**What the task requires:** Set every line of the data down again exactly, and keep the pictures out.

+ + + +

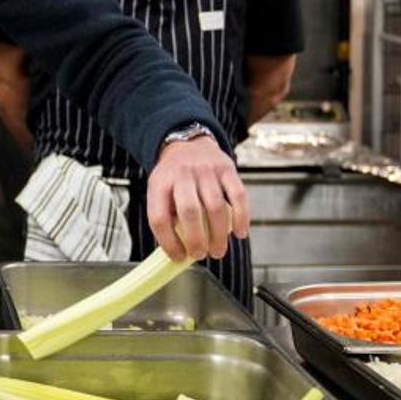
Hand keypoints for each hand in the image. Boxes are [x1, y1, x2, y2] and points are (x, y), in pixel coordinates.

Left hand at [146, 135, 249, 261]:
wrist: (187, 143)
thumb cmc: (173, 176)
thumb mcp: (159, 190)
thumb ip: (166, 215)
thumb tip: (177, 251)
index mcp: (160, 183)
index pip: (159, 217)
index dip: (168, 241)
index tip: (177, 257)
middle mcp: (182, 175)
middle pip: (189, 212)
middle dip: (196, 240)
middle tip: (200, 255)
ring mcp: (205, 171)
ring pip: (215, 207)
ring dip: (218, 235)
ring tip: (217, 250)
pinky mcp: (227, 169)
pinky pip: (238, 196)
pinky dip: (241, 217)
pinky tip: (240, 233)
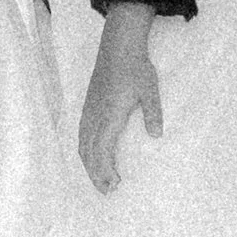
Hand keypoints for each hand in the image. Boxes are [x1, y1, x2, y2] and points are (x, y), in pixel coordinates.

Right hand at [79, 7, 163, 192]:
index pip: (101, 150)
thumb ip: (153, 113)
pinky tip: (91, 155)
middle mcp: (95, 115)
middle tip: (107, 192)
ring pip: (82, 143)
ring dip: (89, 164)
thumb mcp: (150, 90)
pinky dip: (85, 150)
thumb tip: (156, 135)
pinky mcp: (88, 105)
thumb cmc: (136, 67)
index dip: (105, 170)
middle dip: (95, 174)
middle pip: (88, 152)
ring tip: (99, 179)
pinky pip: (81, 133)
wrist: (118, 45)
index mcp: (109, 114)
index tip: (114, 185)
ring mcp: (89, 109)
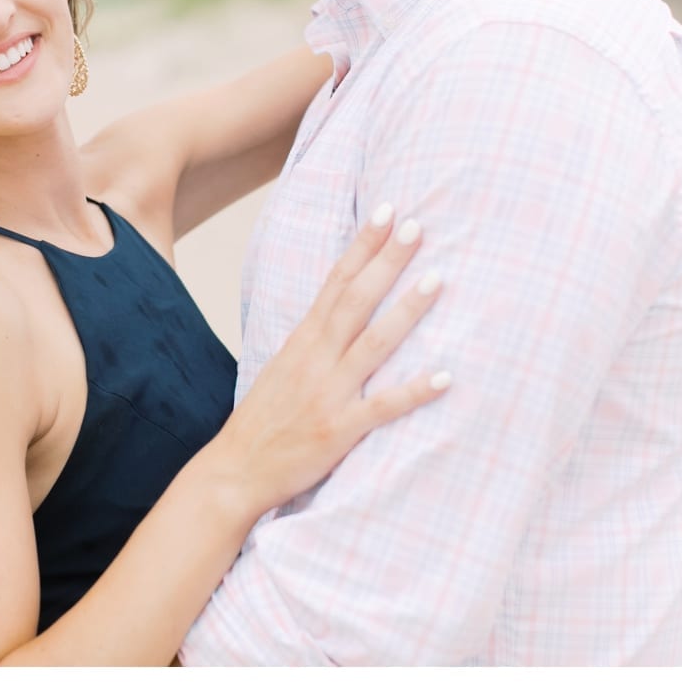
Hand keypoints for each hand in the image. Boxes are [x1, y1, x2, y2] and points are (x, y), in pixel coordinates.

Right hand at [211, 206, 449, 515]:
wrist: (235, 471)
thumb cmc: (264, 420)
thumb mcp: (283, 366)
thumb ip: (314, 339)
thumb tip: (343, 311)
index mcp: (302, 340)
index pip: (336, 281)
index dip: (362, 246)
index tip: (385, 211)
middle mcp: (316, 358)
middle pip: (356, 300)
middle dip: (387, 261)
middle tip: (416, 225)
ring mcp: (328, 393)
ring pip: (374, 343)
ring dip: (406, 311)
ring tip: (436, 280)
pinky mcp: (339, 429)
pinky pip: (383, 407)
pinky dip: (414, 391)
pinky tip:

+ + + +

**Problem solution:**
Hand keypoints for each hand in the image. Boxes are [x1, y1, x2, y2] and points are (x, y), in pixel coordinates.

Left hand at [146, 135, 249, 261]:
wrist: (187, 143)
thumb cmc: (173, 176)
thumb mcp: (159, 190)
thumb ip: (166, 215)
thumb tip: (177, 251)
index mcp: (160, 183)
index pip: (159, 217)
index dip: (168, 241)
index tip: (177, 257)
middle mcp: (182, 175)
middle pip: (189, 212)
middle dip: (196, 240)
middle tip: (200, 255)
ring mcp: (205, 171)
ring pip: (215, 207)
ring dip: (218, 235)
ring tip: (217, 250)
pinky mcp: (227, 169)
pinky pip: (238, 196)
pinky dip: (241, 217)
pinky tip: (240, 233)
Hand keypoints for each hand in the image. Boxes are [x1, y1, x2, y2] and points are (x, y), in pixel coordinates.

Right hand at [79, 7, 163, 192]:
index pip: (101, 150)
thumb ip: (153, 113)
pinky tip: (91, 155)
middle mcp: (95, 115)
middle tip: (107, 192)
ring pip: (82, 143)
ring dip: (89, 164)
thumb mcp: (150, 90)
pinky dip: (85, 150)
thumb tip: (156, 135)
pinky mcp: (88, 105)
thumb cmc: (136, 67)
index dip: (105, 170)
middle dip: (95, 174)
middle pip: (88, 152)
ring tip: (99, 179)
pinky pip: (81, 133)
wrist: (118, 45)
index mcp: (109, 114)
index tip: (114, 185)
ring mcp: (89, 109)
Hand keypoints for each hand in the image. Boxes are [x1, y1, x2, y2] and points are (x, y), in pixel coordinates.

Right hand at [211, 206, 449, 515]:
wrist: (235, 471)
thumb cmc: (264, 420)
thumb mcp: (283, 366)
thumb ip: (314, 339)
thumb tip: (343, 311)
index mcp: (302, 340)
index pip: (336, 281)
index dip: (362, 246)
index tip: (385, 211)
middle mcp: (316, 358)
middle pip: (356, 300)
middle dip: (387, 261)
middle tip: (416, 225)
ring mcp: (328, 393)
ring pip: (374, 343)
ring dip: (406, 311)
ring tip: (436, 280)
pinky mcp: (339, 429)
pinky pip: (383, 407)
pinky dip: (414, 391)
pinky tip:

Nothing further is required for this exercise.